-------- Provided passage --------
Perhaps you have never thought of marriage as a mystery, even though you might sometimes make humorous (or not so humorous) jabs about not being able to understand your spouse. “I’ll never understand you!” is not an uncommon phrase in most homes. But marriage itself is not a mystery, even if you think your spouse is. The institution itself is as common as a potato. After all, since time on earth began, people have been “marrying and giving in marriage.” Even though it is under assault since the beginning of the sexual revolution, and aberrations are visible to all, it is well-established and will be so until time is no more.
Does the Apostle Paul takes issue with what I just expressed? Speaking of marriage, he said, “This mystery is profound.” Though it is not mysterious in one sense, according to him, the very institution of marriage is indeed a mystery in another sense. But we will have to see what that really means. Read below what he wrote in this familiar passage about marriage found in Ephesians 5:22-33.
“Wives, submit to your own husbands, as to the Lord. For the husband is the head of the wife even as Christ is the head of the church, his body, and is himself its Savior. Now as the church submits to Christ, so also wives should submit in everything to their husbands.”
-------- Supplied data --------
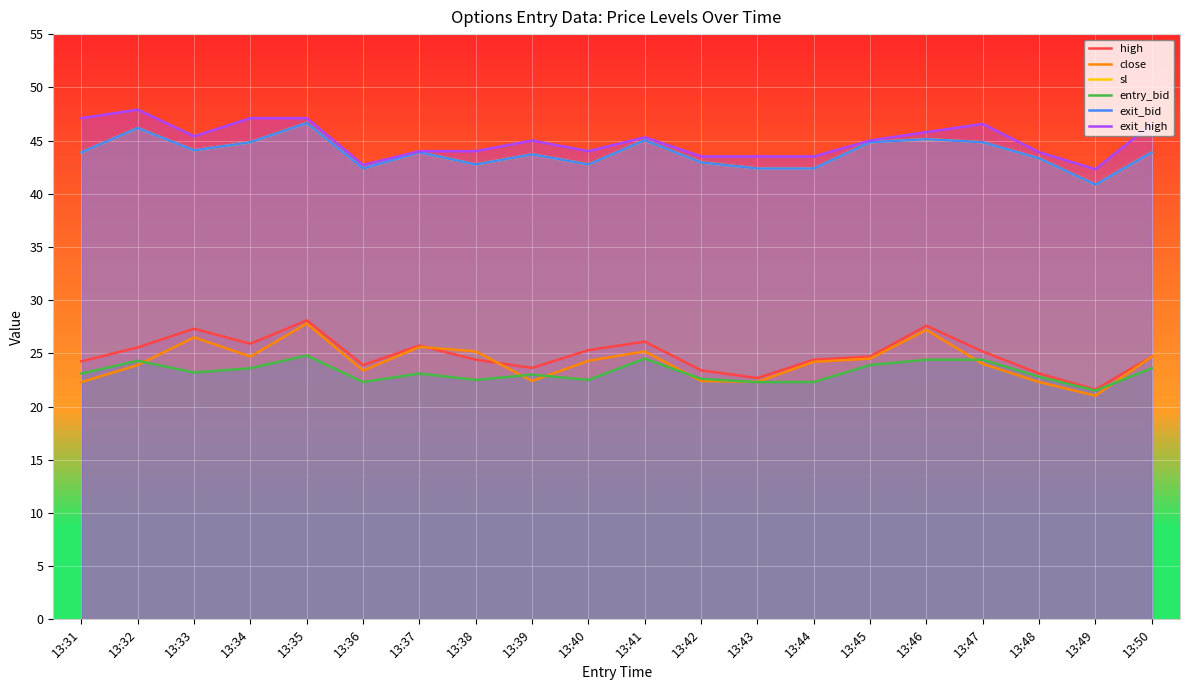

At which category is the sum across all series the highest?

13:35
--------
* [Task statement] Translate this sentence from the passage on marriage above into Spanish: "But marriage itself is not a mystery, even if you think your spouse is."

* [Response below] Pero el matrimonio en sí no es un misterio, aunque pienses que tu cónyuge sí lo es.